- [Directions]: Reproduce verbatim the stretch of the items from the line containing "url = require 'url'" through the end of the items, both ends included.

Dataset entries
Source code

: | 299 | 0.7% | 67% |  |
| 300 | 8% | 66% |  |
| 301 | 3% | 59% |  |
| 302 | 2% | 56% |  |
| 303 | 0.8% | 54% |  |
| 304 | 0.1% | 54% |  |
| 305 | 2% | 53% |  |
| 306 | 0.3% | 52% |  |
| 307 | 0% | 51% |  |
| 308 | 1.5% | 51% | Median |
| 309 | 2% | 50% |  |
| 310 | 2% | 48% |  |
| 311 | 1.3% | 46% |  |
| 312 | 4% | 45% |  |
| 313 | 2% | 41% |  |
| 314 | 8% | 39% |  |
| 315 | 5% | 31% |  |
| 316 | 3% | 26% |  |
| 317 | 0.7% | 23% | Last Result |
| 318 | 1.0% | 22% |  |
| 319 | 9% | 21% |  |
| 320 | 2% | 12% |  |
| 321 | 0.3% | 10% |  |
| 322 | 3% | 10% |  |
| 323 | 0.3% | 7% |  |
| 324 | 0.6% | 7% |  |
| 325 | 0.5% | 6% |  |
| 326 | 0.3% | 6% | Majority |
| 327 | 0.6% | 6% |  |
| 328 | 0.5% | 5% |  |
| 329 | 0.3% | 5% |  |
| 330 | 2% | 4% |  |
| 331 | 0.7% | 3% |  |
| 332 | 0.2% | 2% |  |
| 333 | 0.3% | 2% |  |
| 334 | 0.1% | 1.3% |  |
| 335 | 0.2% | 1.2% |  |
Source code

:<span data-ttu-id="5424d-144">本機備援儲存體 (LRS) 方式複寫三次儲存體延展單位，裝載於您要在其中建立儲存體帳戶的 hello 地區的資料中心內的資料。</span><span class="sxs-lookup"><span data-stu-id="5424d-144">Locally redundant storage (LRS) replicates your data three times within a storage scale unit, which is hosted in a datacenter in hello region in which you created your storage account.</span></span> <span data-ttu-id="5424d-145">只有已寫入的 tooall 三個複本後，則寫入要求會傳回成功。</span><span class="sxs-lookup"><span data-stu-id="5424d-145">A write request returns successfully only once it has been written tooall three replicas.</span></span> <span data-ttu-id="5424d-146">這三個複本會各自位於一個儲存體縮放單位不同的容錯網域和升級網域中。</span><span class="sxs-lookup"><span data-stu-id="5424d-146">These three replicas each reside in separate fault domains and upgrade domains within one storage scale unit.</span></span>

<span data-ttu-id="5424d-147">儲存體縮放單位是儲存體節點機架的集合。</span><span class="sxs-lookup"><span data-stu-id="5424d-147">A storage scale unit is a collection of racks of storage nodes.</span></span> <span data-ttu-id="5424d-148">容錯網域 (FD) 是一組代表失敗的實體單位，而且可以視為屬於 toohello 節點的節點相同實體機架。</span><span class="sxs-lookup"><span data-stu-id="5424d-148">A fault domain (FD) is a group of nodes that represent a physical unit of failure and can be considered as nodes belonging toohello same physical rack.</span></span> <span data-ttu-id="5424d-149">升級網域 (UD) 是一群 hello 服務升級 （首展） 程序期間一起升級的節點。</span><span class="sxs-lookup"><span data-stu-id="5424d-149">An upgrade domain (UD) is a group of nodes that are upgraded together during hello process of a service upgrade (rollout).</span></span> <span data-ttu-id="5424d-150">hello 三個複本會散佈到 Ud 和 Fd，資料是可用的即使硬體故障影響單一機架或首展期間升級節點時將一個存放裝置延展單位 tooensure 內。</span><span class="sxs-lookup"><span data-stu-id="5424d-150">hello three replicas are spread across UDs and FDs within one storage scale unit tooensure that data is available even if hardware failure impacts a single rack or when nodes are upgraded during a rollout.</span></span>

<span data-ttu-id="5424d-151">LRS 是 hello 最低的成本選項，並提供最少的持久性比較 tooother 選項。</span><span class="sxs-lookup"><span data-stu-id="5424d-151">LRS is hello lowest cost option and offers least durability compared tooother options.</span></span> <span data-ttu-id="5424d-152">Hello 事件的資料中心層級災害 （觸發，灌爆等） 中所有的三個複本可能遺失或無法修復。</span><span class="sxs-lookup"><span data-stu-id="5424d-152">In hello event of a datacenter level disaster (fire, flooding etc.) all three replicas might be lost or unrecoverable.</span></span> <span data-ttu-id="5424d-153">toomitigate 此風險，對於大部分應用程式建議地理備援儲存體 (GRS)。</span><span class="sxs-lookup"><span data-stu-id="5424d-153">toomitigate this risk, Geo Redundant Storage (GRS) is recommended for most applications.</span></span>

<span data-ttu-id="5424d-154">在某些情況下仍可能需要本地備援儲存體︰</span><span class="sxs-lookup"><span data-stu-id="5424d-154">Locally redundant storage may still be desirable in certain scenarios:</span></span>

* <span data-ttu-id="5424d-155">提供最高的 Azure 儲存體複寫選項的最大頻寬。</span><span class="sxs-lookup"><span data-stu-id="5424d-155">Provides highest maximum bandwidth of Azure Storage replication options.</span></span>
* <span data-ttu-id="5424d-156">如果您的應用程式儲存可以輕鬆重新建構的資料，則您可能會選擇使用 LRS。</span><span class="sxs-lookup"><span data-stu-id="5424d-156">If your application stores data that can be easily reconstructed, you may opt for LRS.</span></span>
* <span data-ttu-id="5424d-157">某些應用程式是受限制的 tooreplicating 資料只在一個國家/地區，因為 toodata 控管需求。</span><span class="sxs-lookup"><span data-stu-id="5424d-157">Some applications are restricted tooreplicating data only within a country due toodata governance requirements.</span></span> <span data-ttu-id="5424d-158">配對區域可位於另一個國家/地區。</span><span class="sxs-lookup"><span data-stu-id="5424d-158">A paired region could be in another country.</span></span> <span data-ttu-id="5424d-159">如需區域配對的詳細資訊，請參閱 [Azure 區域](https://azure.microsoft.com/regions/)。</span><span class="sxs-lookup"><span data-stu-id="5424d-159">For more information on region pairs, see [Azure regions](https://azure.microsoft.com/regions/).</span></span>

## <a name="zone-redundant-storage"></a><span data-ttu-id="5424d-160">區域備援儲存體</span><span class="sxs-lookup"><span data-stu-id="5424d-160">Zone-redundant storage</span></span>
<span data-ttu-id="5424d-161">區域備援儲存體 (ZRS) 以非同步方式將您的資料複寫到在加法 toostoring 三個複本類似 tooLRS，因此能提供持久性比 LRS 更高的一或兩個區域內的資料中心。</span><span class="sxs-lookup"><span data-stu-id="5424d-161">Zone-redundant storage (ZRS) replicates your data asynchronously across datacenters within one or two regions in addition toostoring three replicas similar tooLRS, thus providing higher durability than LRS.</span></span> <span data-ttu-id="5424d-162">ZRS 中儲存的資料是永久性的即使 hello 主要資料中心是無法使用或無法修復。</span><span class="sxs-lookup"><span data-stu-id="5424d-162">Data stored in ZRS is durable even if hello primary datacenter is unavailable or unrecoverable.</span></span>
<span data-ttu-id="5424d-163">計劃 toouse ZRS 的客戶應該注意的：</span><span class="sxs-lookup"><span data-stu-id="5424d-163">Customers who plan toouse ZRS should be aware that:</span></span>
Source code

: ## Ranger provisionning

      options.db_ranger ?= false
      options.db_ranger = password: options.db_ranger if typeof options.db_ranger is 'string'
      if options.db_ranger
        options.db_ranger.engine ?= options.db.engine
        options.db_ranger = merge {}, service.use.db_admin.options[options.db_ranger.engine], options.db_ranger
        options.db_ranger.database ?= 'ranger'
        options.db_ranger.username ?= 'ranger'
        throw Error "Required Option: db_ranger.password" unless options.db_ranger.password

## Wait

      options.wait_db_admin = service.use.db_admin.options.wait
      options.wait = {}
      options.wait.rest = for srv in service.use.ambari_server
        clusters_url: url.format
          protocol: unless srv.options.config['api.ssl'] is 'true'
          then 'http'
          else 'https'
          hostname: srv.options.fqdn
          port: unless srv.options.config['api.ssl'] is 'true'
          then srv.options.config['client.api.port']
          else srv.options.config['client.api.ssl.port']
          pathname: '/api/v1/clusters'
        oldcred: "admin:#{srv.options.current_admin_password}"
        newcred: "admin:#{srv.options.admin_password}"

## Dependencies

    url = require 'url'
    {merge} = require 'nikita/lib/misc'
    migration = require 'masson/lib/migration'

- [Answer box]:
    url = require 'url'
    {merge} = require 'nikita/lib/misc'
    migration = require 'masson/lib/migration'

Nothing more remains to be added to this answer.